The .crawl File Format
Section titled “The .crawl File Format”The default output is NDJSON (Newline-Delimited JSON) with a .crawl extension. Each line is a standalone JSON object.
The first line is a metadata header:
{ "_meta": true, "url": "https://example.com", "max_pages": 100, "max_depth": 10, "concurrency": 5}Subsequent lines are crawled page records:
{ "url": "https://example.com/", "status_code": 200, "content_type": "text/html", "title": "Example", "meta_description": "...", "canonical_url": "https://example.com/", "links_found": 42, "depth": 0, "response_time_ms": 120, "word_count": 350}Page records include optional SEO-relevant fields when available: meta_robots, x_robots_tag, rel_next, rel_prev, word_count, markdown, byline, excerpt, outgoing_link_errors.

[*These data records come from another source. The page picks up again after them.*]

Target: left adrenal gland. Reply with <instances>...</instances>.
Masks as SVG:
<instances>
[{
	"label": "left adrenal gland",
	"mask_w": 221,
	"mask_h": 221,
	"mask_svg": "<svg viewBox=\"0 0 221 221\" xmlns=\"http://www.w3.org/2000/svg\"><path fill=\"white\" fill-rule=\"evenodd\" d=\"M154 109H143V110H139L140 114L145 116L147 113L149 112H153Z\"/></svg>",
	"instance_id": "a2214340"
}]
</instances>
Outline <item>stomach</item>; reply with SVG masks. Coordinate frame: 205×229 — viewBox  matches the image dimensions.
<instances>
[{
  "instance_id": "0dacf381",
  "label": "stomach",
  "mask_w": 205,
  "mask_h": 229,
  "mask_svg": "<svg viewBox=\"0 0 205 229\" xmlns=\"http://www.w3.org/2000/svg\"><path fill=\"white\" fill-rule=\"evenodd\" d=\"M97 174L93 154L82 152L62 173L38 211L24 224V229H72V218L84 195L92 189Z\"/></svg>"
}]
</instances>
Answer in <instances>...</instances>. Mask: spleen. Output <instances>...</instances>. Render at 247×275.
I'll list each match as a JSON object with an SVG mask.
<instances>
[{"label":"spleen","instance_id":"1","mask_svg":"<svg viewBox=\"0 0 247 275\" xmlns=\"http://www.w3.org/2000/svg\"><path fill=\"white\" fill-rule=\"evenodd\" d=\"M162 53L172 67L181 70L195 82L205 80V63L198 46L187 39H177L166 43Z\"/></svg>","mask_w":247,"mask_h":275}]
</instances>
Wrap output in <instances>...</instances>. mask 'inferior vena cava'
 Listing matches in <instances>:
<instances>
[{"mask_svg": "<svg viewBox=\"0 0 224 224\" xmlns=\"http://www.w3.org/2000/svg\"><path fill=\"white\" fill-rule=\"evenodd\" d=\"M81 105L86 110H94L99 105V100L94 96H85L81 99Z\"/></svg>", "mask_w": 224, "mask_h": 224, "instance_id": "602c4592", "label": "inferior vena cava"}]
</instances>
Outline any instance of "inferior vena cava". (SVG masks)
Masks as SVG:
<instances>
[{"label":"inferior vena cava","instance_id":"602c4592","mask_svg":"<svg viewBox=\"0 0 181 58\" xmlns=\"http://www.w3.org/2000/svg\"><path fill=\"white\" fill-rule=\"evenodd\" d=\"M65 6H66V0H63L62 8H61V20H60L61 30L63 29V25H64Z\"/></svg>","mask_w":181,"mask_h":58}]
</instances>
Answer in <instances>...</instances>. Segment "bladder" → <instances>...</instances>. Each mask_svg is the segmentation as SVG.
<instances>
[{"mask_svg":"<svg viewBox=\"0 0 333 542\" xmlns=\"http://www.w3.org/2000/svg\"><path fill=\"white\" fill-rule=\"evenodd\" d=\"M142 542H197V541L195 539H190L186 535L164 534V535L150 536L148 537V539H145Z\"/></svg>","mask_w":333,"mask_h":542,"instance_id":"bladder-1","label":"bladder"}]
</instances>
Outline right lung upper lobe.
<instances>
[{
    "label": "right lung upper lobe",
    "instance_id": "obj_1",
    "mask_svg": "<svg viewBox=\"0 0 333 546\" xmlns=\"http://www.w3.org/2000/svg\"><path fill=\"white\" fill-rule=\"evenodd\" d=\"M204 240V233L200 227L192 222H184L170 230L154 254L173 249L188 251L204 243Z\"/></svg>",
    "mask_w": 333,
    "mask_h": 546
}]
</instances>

This format is streamable - pages are written as they are crawled, so the file is always in a valid state even if the crawl is interrupted.
Polite Crawling
Section titled “Polite Crawling”The delay_ms parameter adds a delay between requests to avoid overloading the target server. The CLI defaults to 200ms.
| Setting | Value |
|---|---|
| User-Agent | crawler.sh/0.1 |
| Timeout | 30 seconds |
| Max Redirects | 10 |